Using ultra-wideband wireless, any item can be located to a level of pinpoint precision that’s never before been possible.

Charles Murray

May 25, 2016

4 Min Read
Indoor Location Technology Comes to the IoT

At a recent meeting of the National Association of Basketball Coaches in Houston, visiting engineers provided an unexpected lesson in the Internet of Things (IoT).

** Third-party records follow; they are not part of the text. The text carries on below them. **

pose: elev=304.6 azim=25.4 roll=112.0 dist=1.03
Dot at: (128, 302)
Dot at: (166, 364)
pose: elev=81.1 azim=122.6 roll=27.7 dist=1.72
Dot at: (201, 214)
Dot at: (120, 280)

Using handfuls of wireless transceiver chips, the engineers showed coaches how to breathe life into leather basketballs and canvas gym shoes, enabling those previously inanimate objects to identify their own locations; in some cases, down to the inch. By doing so, the engineers explained, coaches could now apply a unique form a sabermetrics to their profession.

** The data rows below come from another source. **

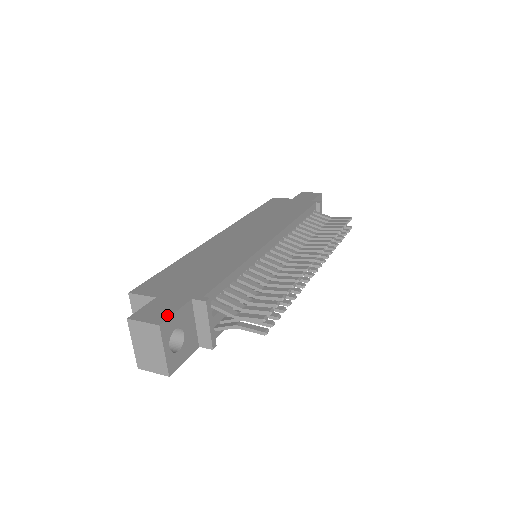
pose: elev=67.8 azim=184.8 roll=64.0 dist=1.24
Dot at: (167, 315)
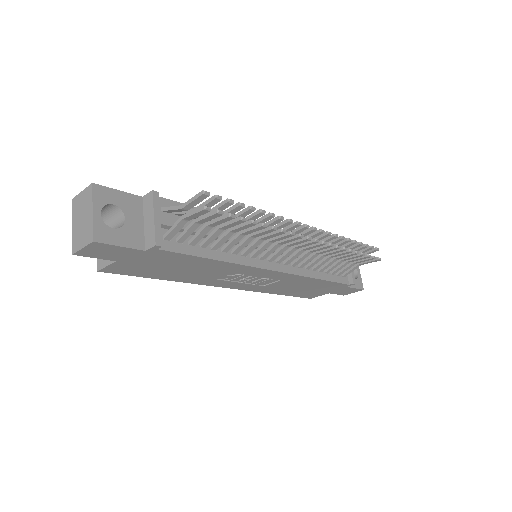
Dot at: (107, 189)
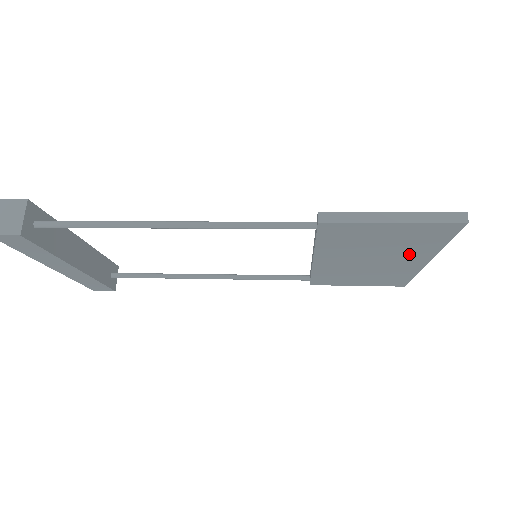
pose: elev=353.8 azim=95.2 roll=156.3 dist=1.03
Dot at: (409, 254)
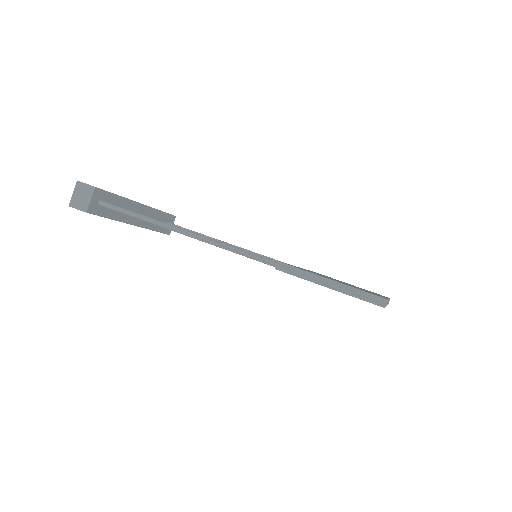
Dot at: occluded
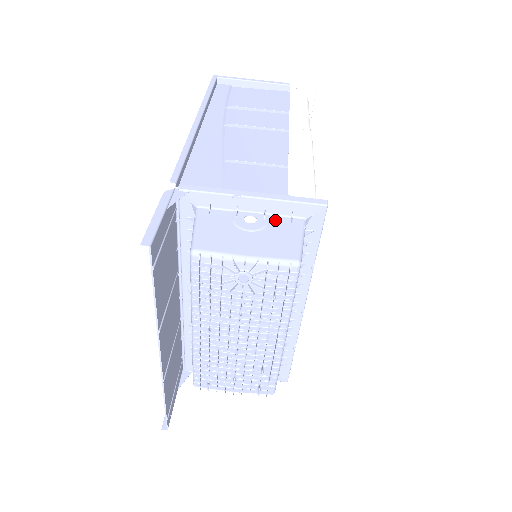
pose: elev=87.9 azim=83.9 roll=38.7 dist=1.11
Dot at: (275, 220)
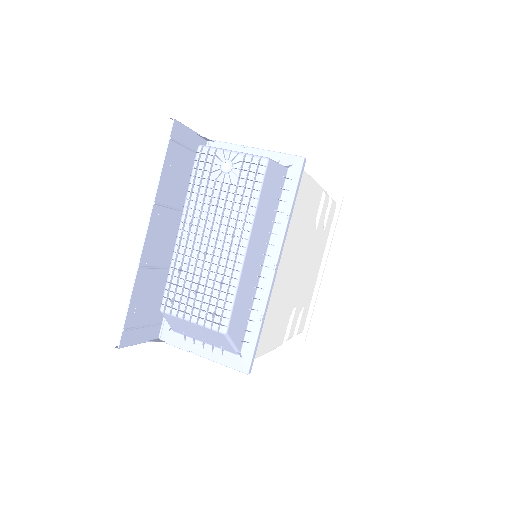
Dot at: occluded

“With this technology, we now know where the ball is, where the hoop is, and where the players are,” said Lori Geri, chief marketing officer of ShotTracker, which demonstrated the technology for the coaches. “So we can capture and gather statistics beyond anything that’s been done before.”

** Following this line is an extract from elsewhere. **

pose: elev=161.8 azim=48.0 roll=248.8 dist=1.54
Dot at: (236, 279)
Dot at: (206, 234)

At the recent Consumer Electronics Show in Las Vegas, ShotTracker showed how its wireless basketball technology can be used to gather stats on shooting, dribbling, rebounding, turnovers, and player positioning. The company’s product, called ShotTracker Team, uses wireless tags on gym walls, ceilings, and in the rafters, as well as on players’ shoes and in the basketball itself.
(Source: ShotTracker)

Indeed, nothing like this has ever been done before, in basketball or virtually any other indoor activity. Suddenly, the art of global positioning has moved indoors. Using “micro-location” technologies, hospitals can now track infants, employees, elderly patients, wheelchairs, infusion pumps, and virtually anything else of value. Factories can track tools, pallets, robots, forklifts, and autonomous vehicles. And the aforementioned basketball coaches will now be able to gather stats on shooting, dribbling, passing, rebounding, defense, and player positioning, in games and practices, to a degree no one has imagined up to now.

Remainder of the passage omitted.